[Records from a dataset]

===============

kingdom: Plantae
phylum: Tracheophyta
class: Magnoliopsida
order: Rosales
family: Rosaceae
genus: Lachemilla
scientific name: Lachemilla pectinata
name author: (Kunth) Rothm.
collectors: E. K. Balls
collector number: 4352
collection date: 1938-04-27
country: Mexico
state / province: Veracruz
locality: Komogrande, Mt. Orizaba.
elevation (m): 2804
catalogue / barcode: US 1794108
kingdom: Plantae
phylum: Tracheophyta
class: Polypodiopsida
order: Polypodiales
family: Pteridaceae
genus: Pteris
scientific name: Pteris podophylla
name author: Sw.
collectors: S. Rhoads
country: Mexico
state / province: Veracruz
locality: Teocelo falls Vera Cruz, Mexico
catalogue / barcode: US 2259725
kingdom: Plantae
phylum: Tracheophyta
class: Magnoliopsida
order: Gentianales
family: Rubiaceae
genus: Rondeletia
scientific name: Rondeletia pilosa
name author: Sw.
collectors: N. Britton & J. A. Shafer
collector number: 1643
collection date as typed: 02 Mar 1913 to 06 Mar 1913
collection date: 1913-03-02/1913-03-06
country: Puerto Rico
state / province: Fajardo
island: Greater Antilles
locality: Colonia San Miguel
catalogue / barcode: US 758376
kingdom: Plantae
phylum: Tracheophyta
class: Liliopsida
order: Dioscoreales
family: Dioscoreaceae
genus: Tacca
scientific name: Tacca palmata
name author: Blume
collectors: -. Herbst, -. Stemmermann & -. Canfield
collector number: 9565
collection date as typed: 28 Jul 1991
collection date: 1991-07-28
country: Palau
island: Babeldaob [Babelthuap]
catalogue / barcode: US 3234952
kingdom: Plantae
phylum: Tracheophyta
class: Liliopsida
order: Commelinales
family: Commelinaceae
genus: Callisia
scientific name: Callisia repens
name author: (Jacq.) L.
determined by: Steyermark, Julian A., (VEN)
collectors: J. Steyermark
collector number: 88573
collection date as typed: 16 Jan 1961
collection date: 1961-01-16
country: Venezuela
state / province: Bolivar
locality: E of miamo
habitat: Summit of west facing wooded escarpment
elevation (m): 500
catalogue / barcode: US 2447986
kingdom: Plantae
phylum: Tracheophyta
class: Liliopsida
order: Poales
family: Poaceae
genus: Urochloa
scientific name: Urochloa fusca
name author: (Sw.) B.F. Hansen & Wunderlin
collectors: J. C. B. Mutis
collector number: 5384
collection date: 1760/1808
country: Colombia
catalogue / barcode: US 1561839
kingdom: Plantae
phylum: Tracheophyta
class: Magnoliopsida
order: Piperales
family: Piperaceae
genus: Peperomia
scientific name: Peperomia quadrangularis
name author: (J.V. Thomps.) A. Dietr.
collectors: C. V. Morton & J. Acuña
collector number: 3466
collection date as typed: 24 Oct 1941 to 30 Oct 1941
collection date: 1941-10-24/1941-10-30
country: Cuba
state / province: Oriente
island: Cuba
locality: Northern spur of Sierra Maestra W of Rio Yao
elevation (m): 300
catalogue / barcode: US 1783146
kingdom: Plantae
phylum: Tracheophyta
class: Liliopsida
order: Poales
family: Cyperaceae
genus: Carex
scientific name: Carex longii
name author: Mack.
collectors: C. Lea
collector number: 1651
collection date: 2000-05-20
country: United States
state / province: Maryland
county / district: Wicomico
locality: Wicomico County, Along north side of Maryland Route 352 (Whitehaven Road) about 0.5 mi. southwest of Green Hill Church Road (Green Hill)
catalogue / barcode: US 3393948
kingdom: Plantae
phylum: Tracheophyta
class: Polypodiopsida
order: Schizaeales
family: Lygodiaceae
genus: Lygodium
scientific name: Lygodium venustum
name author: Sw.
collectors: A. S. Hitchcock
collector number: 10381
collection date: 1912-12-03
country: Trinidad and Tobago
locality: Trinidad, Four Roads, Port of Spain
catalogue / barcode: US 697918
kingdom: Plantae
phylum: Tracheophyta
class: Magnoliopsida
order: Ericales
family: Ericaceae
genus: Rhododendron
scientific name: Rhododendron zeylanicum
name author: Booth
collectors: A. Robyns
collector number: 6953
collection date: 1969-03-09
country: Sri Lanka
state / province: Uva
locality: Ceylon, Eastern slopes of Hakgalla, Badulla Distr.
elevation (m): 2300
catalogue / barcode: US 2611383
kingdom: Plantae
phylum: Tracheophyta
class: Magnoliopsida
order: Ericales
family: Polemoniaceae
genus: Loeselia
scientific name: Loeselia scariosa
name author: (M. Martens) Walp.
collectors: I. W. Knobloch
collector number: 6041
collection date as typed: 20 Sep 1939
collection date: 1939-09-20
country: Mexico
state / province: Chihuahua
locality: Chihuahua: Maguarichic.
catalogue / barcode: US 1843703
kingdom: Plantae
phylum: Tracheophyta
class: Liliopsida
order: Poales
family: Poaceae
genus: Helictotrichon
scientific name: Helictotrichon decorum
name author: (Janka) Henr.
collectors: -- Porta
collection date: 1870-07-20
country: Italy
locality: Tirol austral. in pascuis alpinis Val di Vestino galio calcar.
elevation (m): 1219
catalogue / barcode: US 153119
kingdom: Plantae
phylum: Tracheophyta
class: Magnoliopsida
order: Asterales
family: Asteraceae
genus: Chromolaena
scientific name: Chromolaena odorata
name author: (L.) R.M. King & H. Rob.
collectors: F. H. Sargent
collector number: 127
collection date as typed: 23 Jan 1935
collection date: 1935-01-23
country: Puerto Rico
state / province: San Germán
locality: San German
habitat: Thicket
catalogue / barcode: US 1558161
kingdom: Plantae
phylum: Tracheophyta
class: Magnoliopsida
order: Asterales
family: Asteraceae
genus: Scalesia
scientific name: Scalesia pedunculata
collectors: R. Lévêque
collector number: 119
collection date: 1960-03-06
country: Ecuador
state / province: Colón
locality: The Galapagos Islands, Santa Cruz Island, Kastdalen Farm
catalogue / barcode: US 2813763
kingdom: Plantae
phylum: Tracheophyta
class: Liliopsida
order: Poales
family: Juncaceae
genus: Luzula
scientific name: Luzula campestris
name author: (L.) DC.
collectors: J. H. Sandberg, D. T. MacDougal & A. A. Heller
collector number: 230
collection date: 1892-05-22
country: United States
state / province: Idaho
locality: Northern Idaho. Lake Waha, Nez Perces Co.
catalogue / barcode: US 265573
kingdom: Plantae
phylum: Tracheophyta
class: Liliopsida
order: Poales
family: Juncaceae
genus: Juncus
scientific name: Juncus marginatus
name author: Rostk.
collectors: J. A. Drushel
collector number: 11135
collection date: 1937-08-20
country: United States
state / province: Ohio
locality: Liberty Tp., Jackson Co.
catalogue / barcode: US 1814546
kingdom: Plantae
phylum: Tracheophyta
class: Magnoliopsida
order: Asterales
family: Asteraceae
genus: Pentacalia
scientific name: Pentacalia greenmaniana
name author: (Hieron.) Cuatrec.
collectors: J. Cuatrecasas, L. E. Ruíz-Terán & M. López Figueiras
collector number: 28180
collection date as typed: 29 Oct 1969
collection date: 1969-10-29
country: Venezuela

===============

**What is being asked**. Format all the entries above as a two-column CSV with the columns field and value. Give one row per line, with the field name and its value each in one quoted field and any line breaks turned into spaces.

**Reply**.
field,value
"kingdom:","Plantae"
"phylum:","Tracheophyta"
"class:","Magnoliopsida"
"order:","Rosales"
"family:","Rosaceae"
"genus:","Lachemilla"
"scientific name:","Lachemilla pectinata"
"name author:","(Kunth) Rothm."
"collectors:","E. K. Balls"
"collector number:","4352"
"collection date:","1938-04-27"
"country:","Mexico"
"state / province:","Veracruz"
"locality:","Komogrande, Mt. Orizaba."
"elevation (m):","2804"
"catalogue / barcode:","US 1794108"
"kingdom:","Plantae"
"phylum:","Tracheophyta"
"class:","Polypodiopsida"
"order:","Polypodiales"
"family:","Pteridaceae"
"genus:","Pteris"
"scientific name:","Pteris podophylla"
"name author:","Sw."
"collectors:","S. Rhoads"
"country:","Mexico"
"state / province:","Veracruz"
"locality:","Teocelo falls Vera Cruz, Mexico"
"catalogue / barcode:","US 2259725"
"kingdom:","Plantae"
"phylum:","Tracheophyta"
"class:","Magnoliopsida"
"order:","Gentianales"
"family:","Rubiaceae"
"genus:","Rondeletia"
"scientific name:","Rondeletia pilosa"
"name author:","Sw."
"collectors:","N. Britton & J. A. Shafer"
"collector number:","1643"
"collection date as typed:","02 Mar 1913 to 06 Mar 1913"
"collection date:","1913-03-02/1913-03-06"
"country:","Puerto Rico"
"state / province:","Fajardo"
"island:","Greater Antilles"
"locality:","Colonia San Miguel"
"catalogue / barcode:","US 758376"
"kingdom:","Plantae"
"phylum:","Tracheophyta"
"class:","Liliopsida"
"order:","Dioscoreales"
"family:","Dioscoreaceae"
"genus:","Tacca"
"scientific name:","Tacca palmata"
"name author:","Blume"
"collectors:","-. Herbst, -. Stemmermann & -. Canfield"
"collector number:","9565"
"collection date as typed:","28 Jul 1991"
"collection date:","1991-07-28"
"country:","Palau"
"island:","Babeldaob [Babelthuap]"
"catalogue / barcode:","US 3234952"
"kingdom:","Plantae"
"phylum:","Tracheophyta"
"class:","Liliopsida"
"order:","Commelinales"
"family:","Commelinaceae"
"genus:","Callisia"
"scientific name:","Callisia repens"
"name author:","(Jacq.) L."
"determined by:","Steyermark, Julian A., (VEN)"
"collectors:","J. Steyermark"
"collector number:","88573"
"collection date as typed:","16 Jan 1961"
"collection date:","1961-01-16"
"country:","Venezuela"
"state / province:","Bolivar"
"locality:","E of miamo"
"habitat:","Summit of west facing wooded escarpment"
"elevation (m):","500"
"catalogue / barcode:","US 2447986"
"kingdom:","Plantae"
"phylum:","Tracheophyta"
"class:","Liliopsida"
"order:","Poales"
"family:","Poaceae"
"genus:","Urochloa"
"scientific name:","Urochloa fusca"
"name author:","(Sw.) B.F. Hansen & Wunderlin"
"collectors:","J. C. B. Mutis"
"collector number:","5384"
"collection date:","1760/1808"
"country:","Colombia"
"catalogue / barcode:","US 1561839"
"kingdom:","Plantae"
"phylum:","Tracheophyta"
"class:","Magnoliopsida"
"order:","Piperales"
"family:","Piperaceae"
"genus:","Peperomia"
"scientific name:","Peperomia quadrangularis"
"name author:","(J.V. Thomps.) A. Dietr."
"collectors:","C. V. Morton & J. Acuña"
"collector number:","3466"
"collection date as typed:","24 Oct 1941 to 30 Oct 1941"
"collection date:","1941-10-24/1941-10-30"
"country:","Cuba"
"state / province:","Oriente"
"island:","Cuba"
"locality:","Northern spur of Sierra Maestra W of Rio Yao"
"elevation (m):","300"
"catalogue / barcode:","US 1783146"
"kingdom:","Plantae"
"phylum:","Tracheophyta"
"class:","Liliopsida"
"order:","Poales"
"family:","Cyperaceae"
"genus:","Carex"
"scientific name:","Carex longii"
"name author:","Mack."
"collectors:","C. Lea"
"collector number:","1651"
"collection date:","2000-05-20"
"country:","United States"
"state / province:","Maryland"
"county / district:","Wicomico"
"locality:","Wicomico County, Along north side of Maryland Route 352 (Whitehaven Road) about 0.5 mi. southwest of Green Hill Church Road (Green Hill)"
"catalogue / barcode:","US 3393948"
"kingdom:","Plantae"
"phylum:","Tracheophyta"
"class:","Polypodiopsida"
"order:","Schizaeales"
"family:","Lygodiaceae"
"genus:","Lygodium"
"scientific name:","Lygodium venustum"
"name author:","Sw."
"collectors:","A. S. Hitchcock"
"collector number:","10381"
"collection date:","1912-12-03"
"country:","Trinidad and Tobago"
"locality:","Trinidad, Four Roads, Port of Spain"
"catalogue / barcode:","US 697918"
"kingdom:","Plantae"
"phylum:","Tracheophyta"
"class:","Magnoliopsida"
"order:","Ericales"
"family:","Ericaceae"
"genus:","Rhododendron"
"scientific name:","Rhododendron zeylanicum"
"name author:","Booth"
"collectors:","A. Robyns"
"collector number:","6953"
"collection date:","1969-03-09"
"country:","Sri Lanka"
"state / province:","Uva"
"locality:","Ceylon, Eastern slopes of Hakgalla, Badulla Distr."
"elevation (m):","2300"
"catalogue / barcode:","US 2611383"
"kingdom:","Plantae"
"phylum:","Tracheophyta"
"class:","Magnoliopsida"
"order:","Ericales"
"family:","Polemoniaceae"
"genus:","Loeselia"
"scientific name:","Loeselia scariosa"
"name author:","(M. Martens) Walp."
"collectors:","I. W. Knobloch"
"collector number:","6041"
"collection date as typed:","20 Sep 1939"
"collection date:","1939-09-20"
"country:","Mexico"
"state / province:","Chihuahua"
"locality:","Chihuahua: Maguarichic."
"catalogue / barcode:","US 1843703"
"kingdom:","Plantae"
"phylum:","Tracheophyta"
"class:","Liliopsida"
"order:","Poales"
"family:","Poaceae"
"genus:","Helictotrichon"
"scientific name:","Helictotrichon decorum"
"name author:","(Janka) Henr."
"collectors:","-- Porta"
"collection date:","1870-07-20"
"country:","Italy"
"locality:","Tirol austral. in pascuis alpinis Val di Vestino galio calcar."
"elevation (m):","1219"
"catalogue / barcode:","US 153119"
"kingdom:","Plantae"
"phylum:","Tracheophyta"
"class:","Magnoliopsida"
"order:","Asterales"
"family:","Asteraceae"
"genus:","Chromolaena"
"scientific name:","Chromolaena odorata"
"name author:","(L.) R.M. King & H. Rob."
"collectors:","F. H. Sargent"
"collector number:","127"
"collection date as typed:","23 Jan 1935"
"collection date:","1935-01-23"
"country:","Puerto Rico"
"state / province:","San Germán"
"locality:","San German"
"habitat:","Thicket"
"catalogue / barcode:","US 1558161"
"kingdom:","Plantae"
"phylum:","Tracheophyta"
"class:","Magnoliopsida"
"order:","Asterales"
"family:","Asteraceae"
"genus:","Scalesia"
"scientific name:","Scalesia pedunculata"
"collectors:","R. Lévêque"
"collector number:","119"
"collection date:","1960-03-06"
"country:","Ecuador"
"state / province:","Colón"
"locality:","The Galapagos Islands, Santa Cruz Island, Kastdalen Farm"
"catalogue / barcode:","US 2813763"
"kingdom:","Plantae"
"phylum:","Tracheophyta"
"class:","Liliopsida"
"order:","Poales"
"family:","Juncaceae"
"genus:","Luzula"
"scientific name:","Luzula campestris"
"name author:","(L.) DC."
"collectors:","J. H. Sandberg, D. T. MacDougal & A. A. Heller"
"collector number:","230"
"collection date:","1892-05-22"
"country:","United States"
"state / province:","Idaho"
"locality:","Northern Idaho. Lake Waha, Nez Perces Co."
"catalogue / barcode:","US 265573"
"kingdom:","Plantae"
"phylum:","Tracheophyta"
"class:","Liliopsida"
"order:","Poales"
"family:","Juncaceae"
"genus:","Juncus"
"scientific name:","Juncus marginatus"
"name author:","Rostk."
"collectors:","J. A. Drushel"
"collector number:","11135"
"collection date:","1937-08-20"
"country:","United States"
"state / province:","Ohio"
"locality:","Liberty Tp., Jackson Co."
"catalogue / barcode:","US 1814546"
"kingdom:","Plantae"
"phylum:","Tracheophyta"
"class:","Magnoliopsida"
"order:","Asterales"
"family:","Asteraceae"
"genus:","Pentacalia"
"scientific name:","Pentacalia greenmaniana"
"name author:","(Hieron.) Cuatrec."
"collectors:","J. Cuatrecasas, L. E. Ruíz-Terán & M. López Figueiras"
"collector number:","28180"
"collection date as typed:","29 Oct 1969"
"collection date:","1969-10-29"
"country:","Venezuela"